▶ _Required action_
Copy the rows word for word, starting at the line that contains "Reading left to" and continuing through the last row, with both ends included. Leave the pictures out of your copy.

▶ _Records for the exercise_

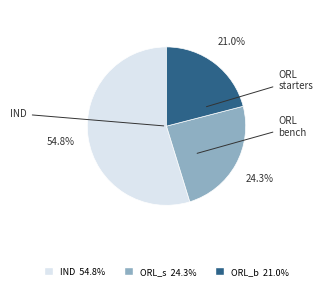

Do ORL_b 21.0% and IND 54.8% together represent more than half of the pie?

Yes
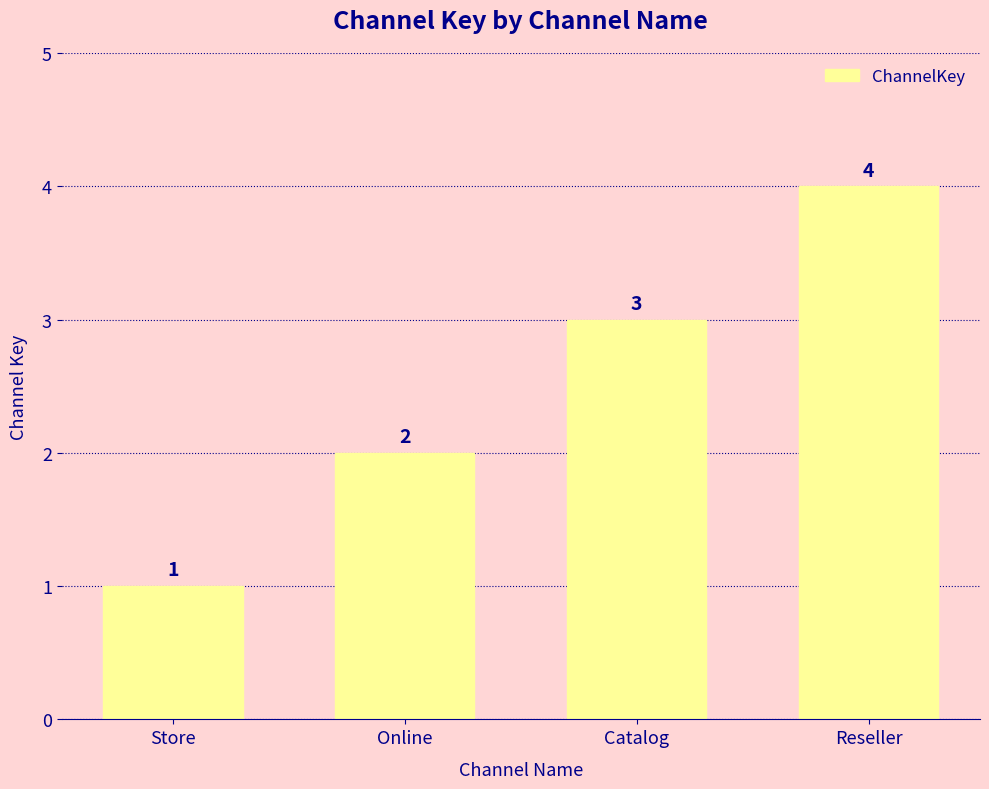

Reading left to right, what are all the values shown in this chart?

Store=1	Online=2	Catalog=3	Reseller=4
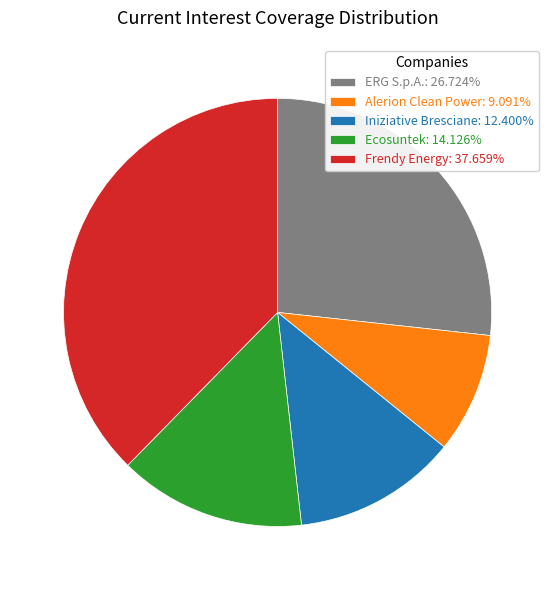

Do Ecosuntek: 14.126% and ERG S.p.A.: 26.724% together represent more than half of the pie?

No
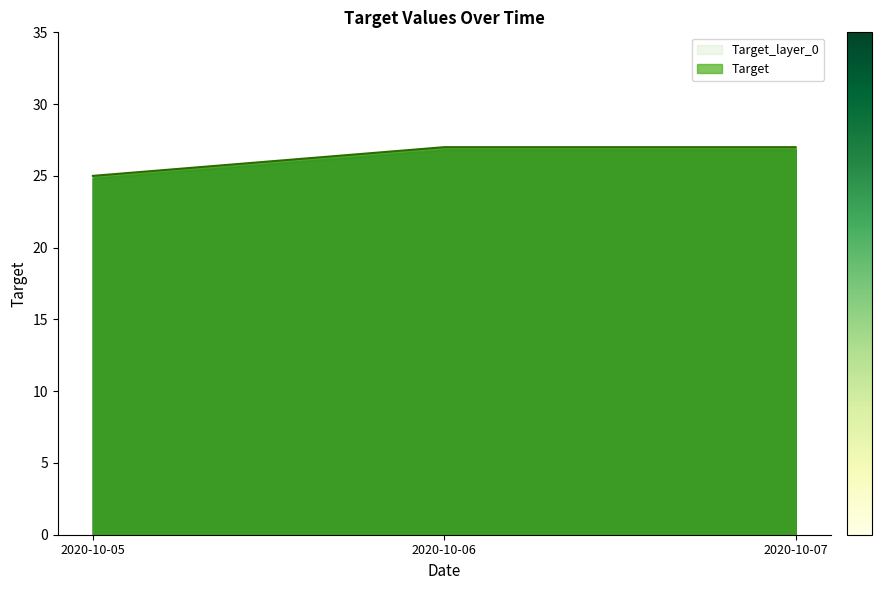

Count the number of categories in the chart.

3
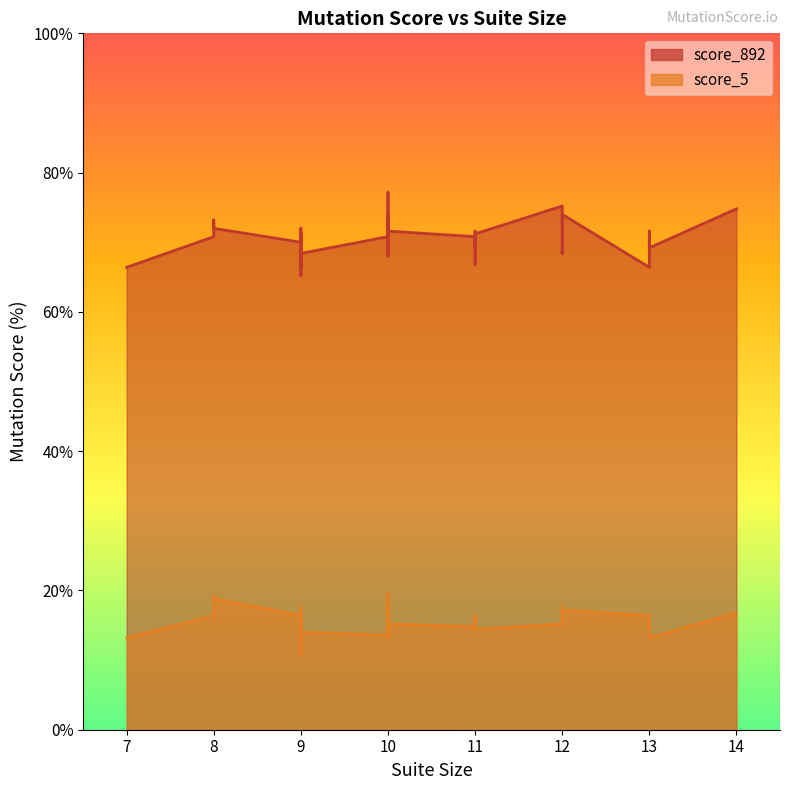

What is the average value of the score_892 series?

70.2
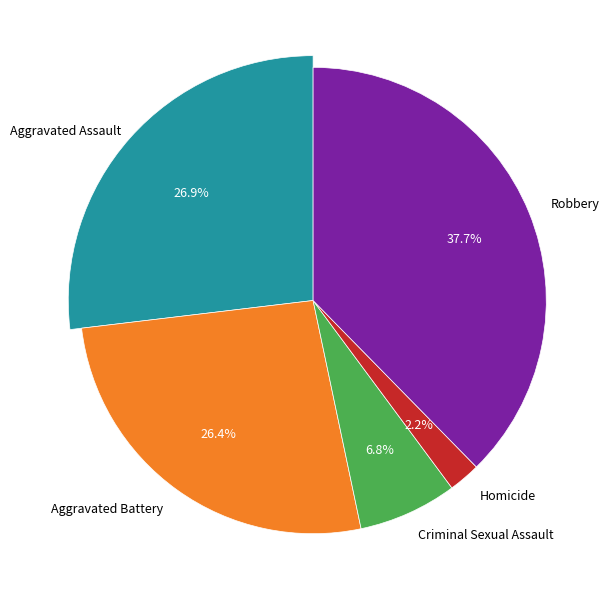

What portion of the pie excludes Homicide?

97.8%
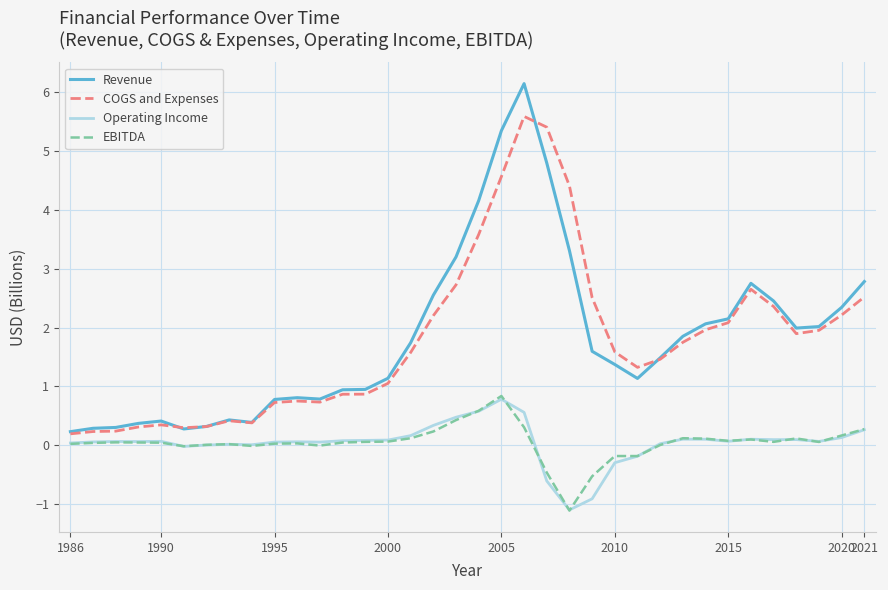

True or false: COGS and Expenses and Revenue intersect in this chart.

True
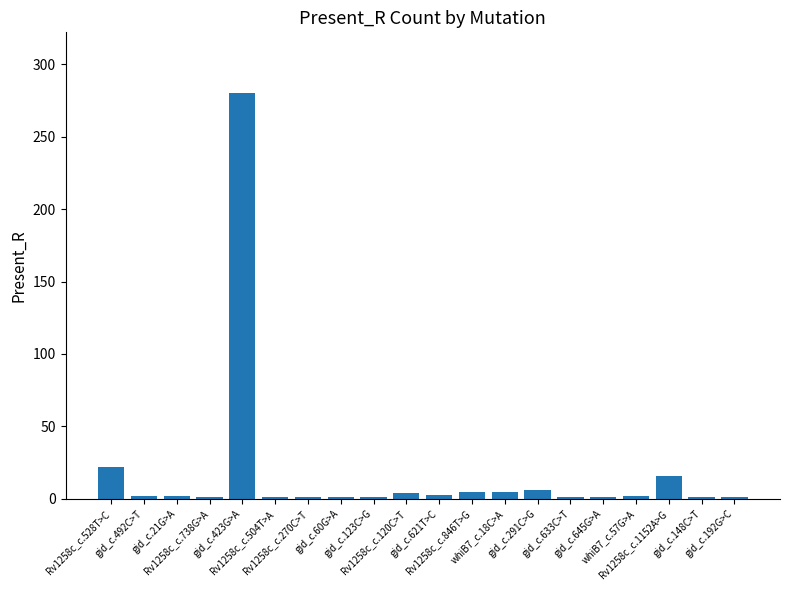

What is the sum of the values at gid_c.621T>C and Rv1258c_c.120C>T?

7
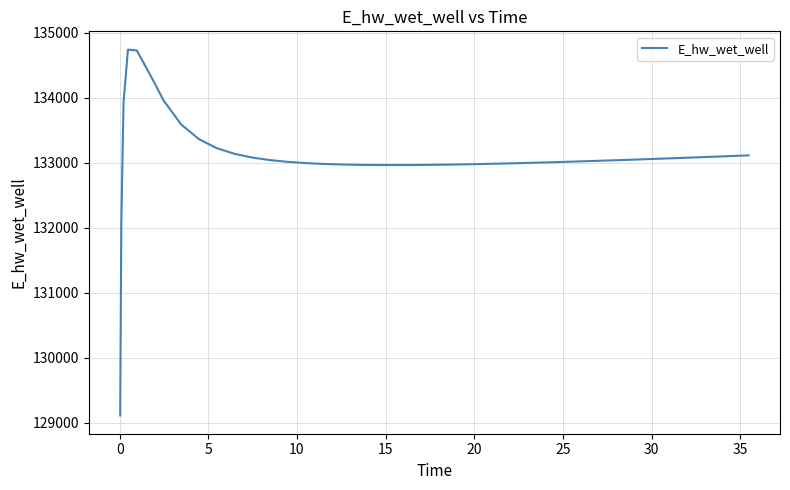

What is the minimum value shown in the chart?

129112.3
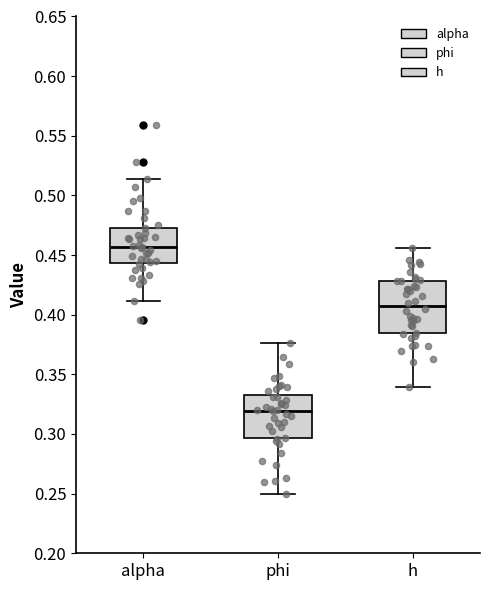

Which box is the tallest, from its lower edge to its upper edge?

h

▶ _Solution_
Reading left to right, what are all the values shown in this chart?

Store=1	Online=2	Catalog=3	Reseller=4

Do Ecosuntek: 14.126% and ERG S.p.A.: 26.724% together represent more than half of the pie?

No

Count the number of categories in the chart.

3

What is the average value of the score_892 series?

70.2

What portion of the pie excludes Homicide?

97.8%

True or false: COGS and Expenses and Revenue intersect in this chart.

True

What is the sum of the values at gid_c.621T>C and Rv1258c_c.120C>T?

7

What is the minimum value shown in the chart?

129112.3

Which box is the tallest, from its lower edge to its upper edge?

h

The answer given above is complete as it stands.